:: What to produce ::
Pull out each line of the records holding the string "Matchday".

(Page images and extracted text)
==========
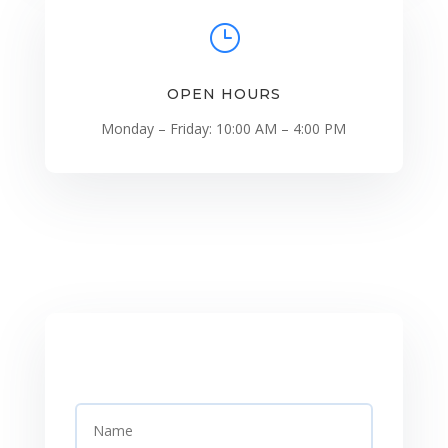
}
OPEN HOURS
Monday – Friday: 10:00 AM – 4:00 PM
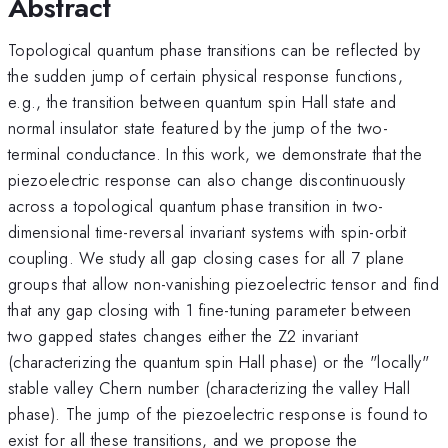
Abstract
Topological quantum phase transitions can be reflected by
the sudden jump of certain physical response functions,
e.g., the transition between quantum spin Hall state and
normal insulator state featured by the jump of the two-
terminal conductance. In this work, we demonstrate that the
piezoelectric response can also change discontinuously
across a topological quantum phase transition in two-
dimensional time-reversal invariant systems with spin-orbit
coupling. We study all gap closing cases for all 7 plane
groups that allow non-vanishing piezoelectric tensor and find
that any gap closing with 1 fine-tuning parameter between
two gapped states changes either the Z2 invariant
(characterizing the quantum spin Hall phase) or the "locally"
stable valley Chern number (characterizing the valley Hall
phase). The jump of the piezoelectric response is found to
exist for all these transitions, and we propose the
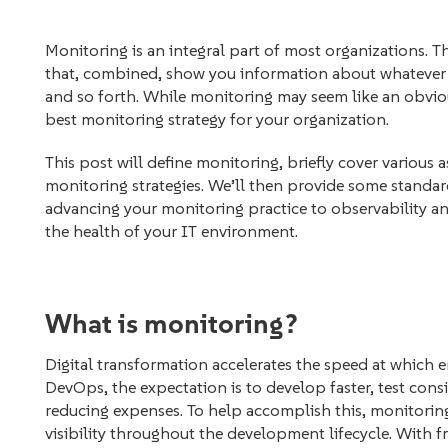
Monitoring is an integral part of most organizations. T
that, combined, show you information about whatever y
and so forth. While monitoring may seem like an obviou
best monitoring strategy for your organization.
This post will define monitoring, briefly cover various
monitoring strategies. We’ll then provide some standard
advancing your monitoring practice to observability an
the health of your IT environment.
What is monitoring?
Digital transformation accelerates the speed at which 
DevOps, the expectation is to develop faster, test consi
reducing expenses. To help accomplish this, monitorin
visibility throughout the development lifecycle. With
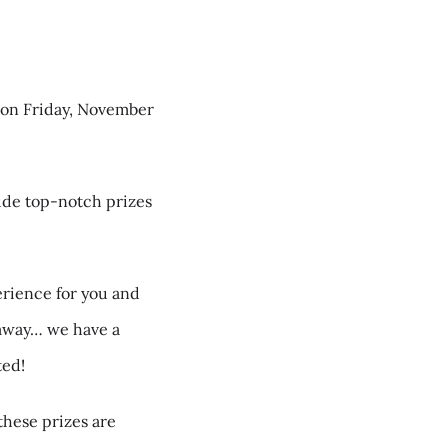
, on Friday, November
ude top-notch prizes
erience for you and
taway… we have a
ted!
these prizes are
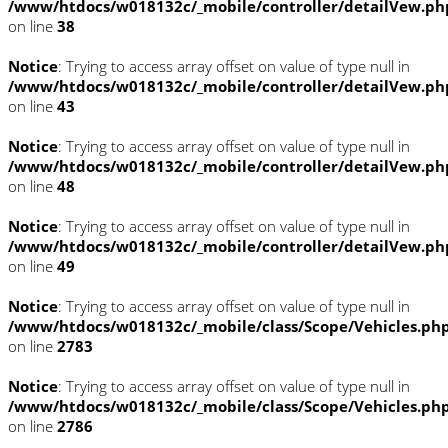
/www/htdocs/w018132c/_mobile/controller/detailVew.ph
on line
38
Notice
: Trying to access array offset on value of type null in
/www/htdocs/w018132c/_mobile/controller/detailVew.ph
on line
43
Notice
: Trying to access array offset on value of type null in
/www/htdocs/w018132c/_mobile/controller/detailVew.ph
on line
48
Notice
: Trying to access array offset on value of type null in
/www/htdocs/w018132c/_mobile/controller/detailVew.ph
on line
49
Notice
: Trying to access array offset on value of type null in
/www/htdocs/w018132c/_mobile/class/Scope/Vehicles.ph
on line
2783
Notice
: Trying to access array offset on value of type null in
/www/htdocs/w018132c/_mobile/class/Scope/Vehicles.ph
on line
2786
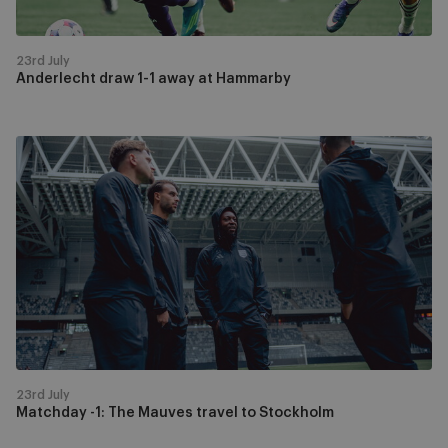
23rd July
Anderlecht draw 1-1 away at Hammarby
Matchday
-1:
The
Mauves
travel
to
Stockholm
23rd July
Matchday -1: The Mauves travel to Stockholm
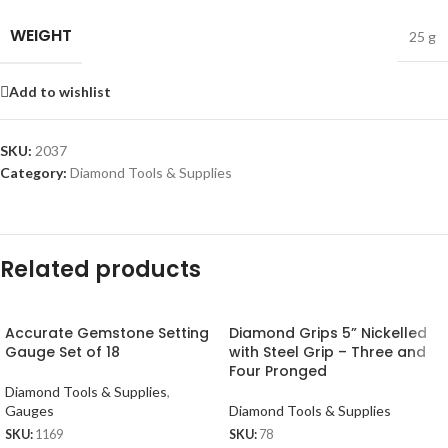
WEIGHT
25 g
Add to wishlist
SKU:
2037
Category:
Diamond Tools & Supplies
Related products
Accurate Gemstone Setting
Diamond Grips 5” Nickelled
Gauge Set of 18
with Steel Grip – Three and
Four Pronged
Diamond Tools & Supplies
,
Gauges
Diamond Tools & Supplies
SKU:
1169
SKU:
78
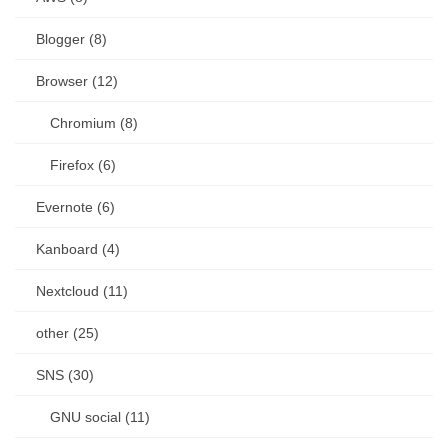
Blogger (8)
Browser (12)
Chromium (8)
Firefox (6)
Evernote (6)
Kanboard (4)
Nextcloud (11)
other (25)
SNS (30)
GNU social (11)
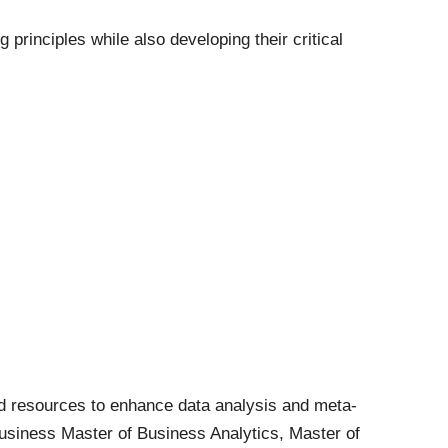
rinciples while also developing their critical
d resources to enhance data analysis and meta-
 Business Master of Business Analytics, Master of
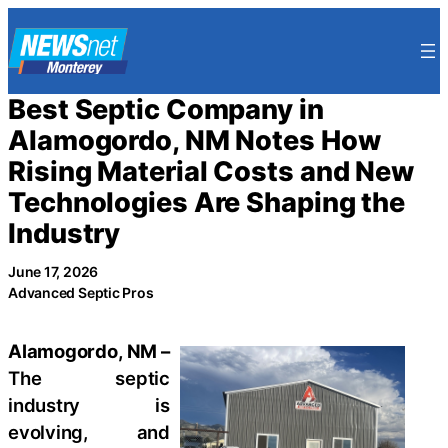
Skip
to
content
Best Septic Company in
Alamogordo, NM Notes How
Rising Material Costs and New
Technologies Are Shaping the
Industry
June 17, 2026
Advanced Septic Pros
Alamogordo, NM –
The septic
industry is
evolving, and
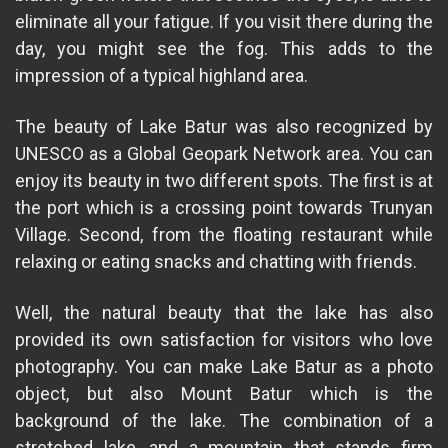
eliminate all your fatigue. If you visit there during the
day, you might see the fog. This adds to the
impression of a typical highland area.
The beauty of Lake Batur was also recognized by
UNESCO as a Global Geopark Network area. You can
enjoy its beauty in two different spots. The first is at
the port which is a crossing point towards Trunyan
Village. Second, from the floating restaurant while
relaxing or eating snacks and chatting with friends.
Well, the natural beauty that the lake has also
provided its own satisfaction for visitors who love
photography. You can make Lake Batur as a photo
object, but also Mount Batur which is the
background of the lake. The combination of a
stretched lake, and a mountain that stands firm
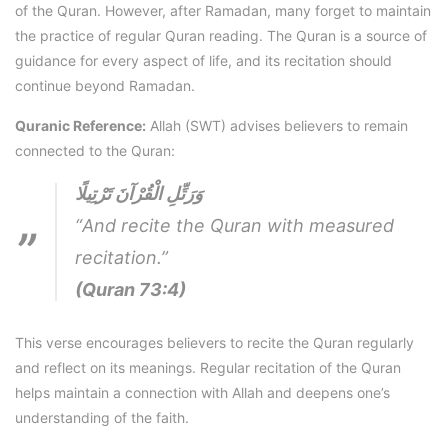
of the Quran. However, after Ramadan, many forget to maintain
the practice of regular Quran reading. The Quran is a source of
guidance for every aspect of life, and its recitation should
continue beyond Ramadan.
Quranic Reference:
Allah (SWT) advises believers to remain
connected to the Quran:
وَرَتِّلِ الْقُرْآنَ تَرْتِيلًا
“And recite the Quran with measured
recitation.”
(Quran 73:4)
This verse encourages believers to recite the Quran regularly
and reflect on its meanings. Regular recitation of the Quran
helps maintain a connection with Allah and deepens one’s
understanding of the faith.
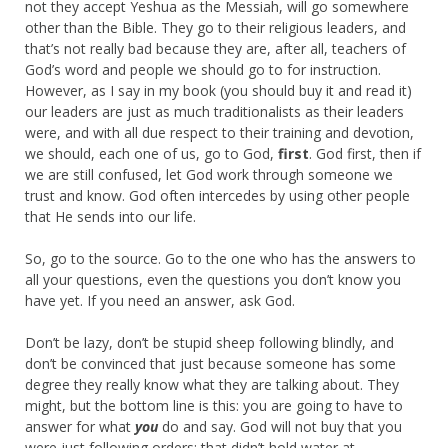
not they accept Yeshua as the Messiah, will go somewhere
other than the Bible. They go to their religious leaders, and
that’s not really bad because they are, after all, teachers of
God’s word and people we should go to for instruction.
However, as I say in my book (you should buy it and read it)
our leaders are just as much traditionalists as their leaders
were, and with all due respect to their training and devotion,
we should, each one of us, go to God,
first
. God first, then if
we are still confused, let God work through someone we
trust and know. God often intercedes by using other people
that He sends into our life.
So, go to the source. Go to the one who has the answers to
all your questions, even the questions you don’t know you
have yet. If you need an answer, ask God.
Don’t be lazy, don’t be stupid sheep following blindly, and
don’t be convinced that just because someone has some
degree they really know what they are talking about. They
might, but the bottom line is this: you are going to have to
answer for what
you
do and say. God will not buy that you
were just following orders: that didn’t hold water at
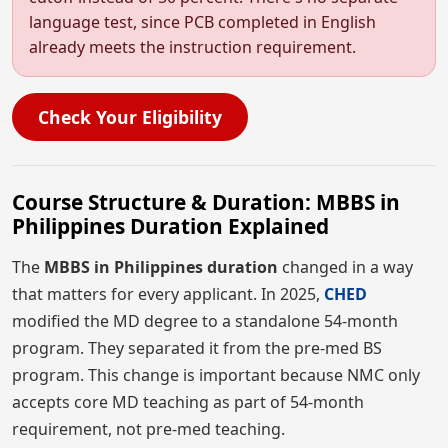
language test, since PCB completed in English
already meets the instruction requirement.
Check Your Eligibility
Course Structure & Duration: MBBS in
Philippines Duration Explained
The
MBBS in Philippines duration
changed in a way
that matters for every applicant. In 2025,
CHED
modified the MD degree to a standalone 54-month
program. They separated it from the pre-med BS
program. This change is important because NMC only
accepts core MD teaching as part of 54-month
requirement, not pre-med teaching.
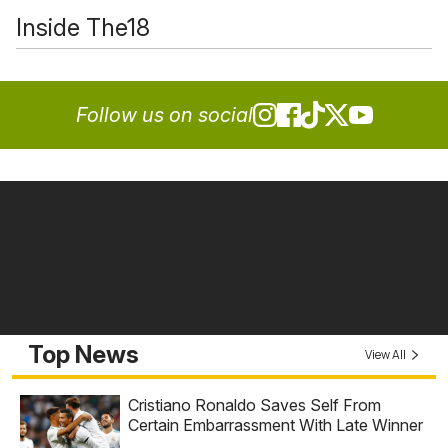
Inside The18
Follow us on social
Top News
View All
Cristiano Ronaldo Saves Self From
Certain Embarrassment With Late Winner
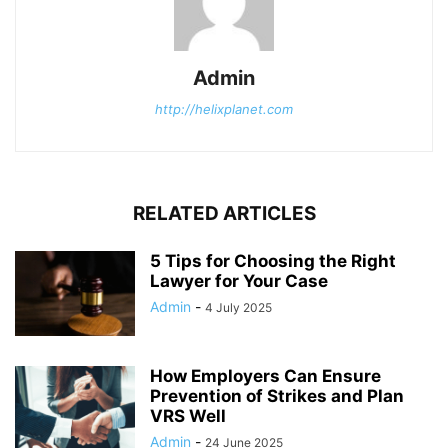
Admin
http://helixplanet.com
RELATED ARTICLES
5 Tips for Choosing the Right
Lawyer for Your Case
Admin
-
4 July 2025
How Employers Can Ensure
Prevention of Strikes and Plan
VRS Well
Admin
-
24 June 2025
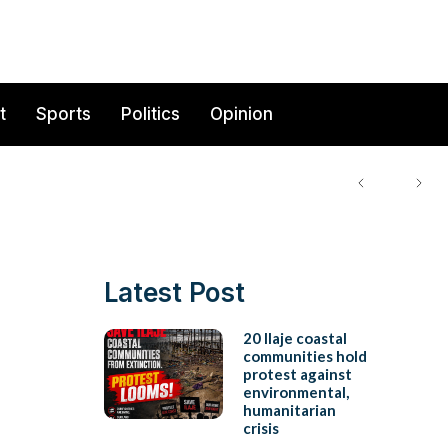
t
Sports
Politics
Opinion
Latest Post
20 Ilaje coastal
communities hold
protest against
environmental,
humanitarian
crisis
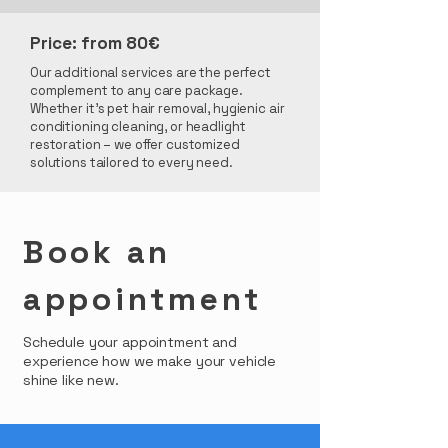
Price: from 80€
Our additional services are the perfect
complement to any care package.
Whether it's pet hair removal, hygienic air
conditioning cleaning, or headlight
restoration – we offer customized
solutions tailored to every need.
Book an
appointment
Schedule your appointment and
experience how we make your vehicle
shine like new.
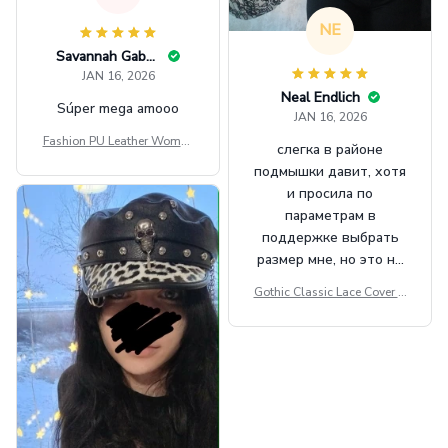
NE
Savannah Gabbin
JAN 16, 2026
Neal Endlich
Súper mega amooo
JAN 16, 2026
Fashion PU Leather Women
слегка в районе
Beret Punk Style Vintage Fla
подмышки давит, хотя
t Top Military Caps Outdoor
и просила по
Casual Army Cap
параметрам в
поддержке выбрать
размер мне, но это не
сильно мешает.
Gothic Classic Lace Cover U
внешне шикарная
ps Women Mesh Crop Top S
ee Through Sexy Flare Sleev
e Blouse Y2k Black Rave Ou
tfit Festival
==========
:: Answer area ::
Matchday
Matchday -1: The Mauves travel to Stockholm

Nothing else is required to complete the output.